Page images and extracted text
=== Begin Enclosure ===
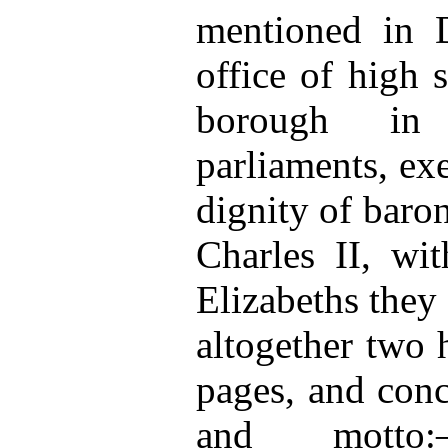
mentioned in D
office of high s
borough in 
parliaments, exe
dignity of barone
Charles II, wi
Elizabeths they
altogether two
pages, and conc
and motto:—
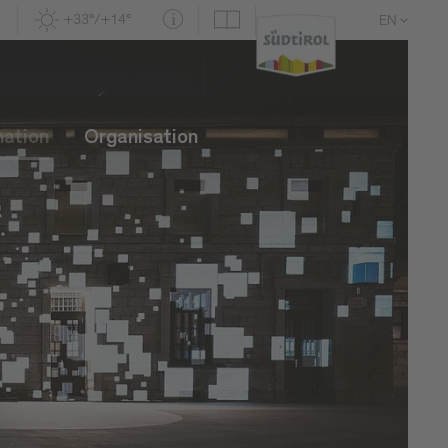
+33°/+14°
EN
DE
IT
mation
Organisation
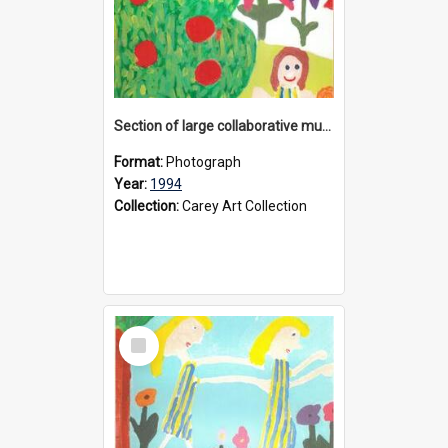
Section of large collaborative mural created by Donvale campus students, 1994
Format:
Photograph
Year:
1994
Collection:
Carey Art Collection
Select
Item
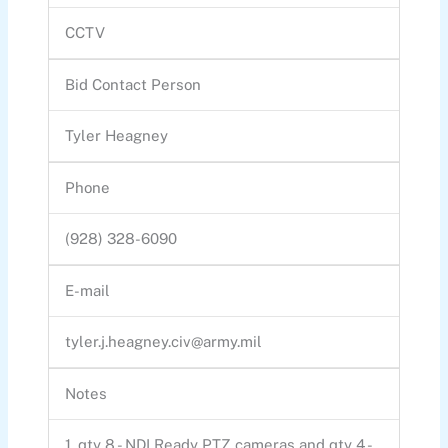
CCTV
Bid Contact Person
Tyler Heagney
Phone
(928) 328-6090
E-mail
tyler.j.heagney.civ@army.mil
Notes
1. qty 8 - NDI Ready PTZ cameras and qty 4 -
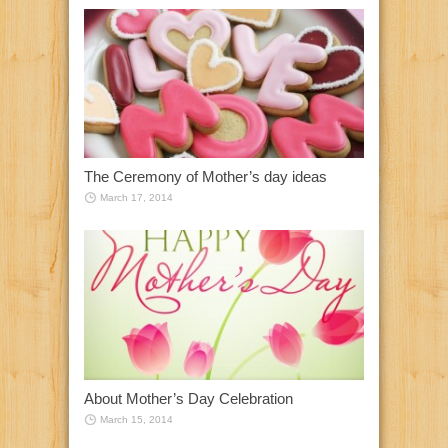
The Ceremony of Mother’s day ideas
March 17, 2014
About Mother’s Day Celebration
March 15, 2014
=== End Enclosure ===
> **Problem**:
Each line above should be printed again exactly, though the pictures should not be.

> **Reply to the exercise**:
mentioned in D
office of high s
borough in 
parliaments, exe
dignity of barone
Charles II, wi
Elizabeths they
altogether two
pages, and conc
and motto:—
+33°/+14°
EN
DE
IT
mation
Organisation
Section of large collaborative mural created by Donvale campus students, 1994
Format:
Photograph
Year:
1994
Collection:
Carey Art Collection
Select
Item
CCTV
Bid Contact Person
Tyler Heagney
Phone
(928) 328-6090
E-mail
tyler.j.heagney.civ@army.mil
Notes
1. qty 8 - NDI Ready PTZ cameras and qty 4 -
The Ceremony of Mother’s day ideas
March 17, 2014
About Mother’s Day Celebration
March 15, 2014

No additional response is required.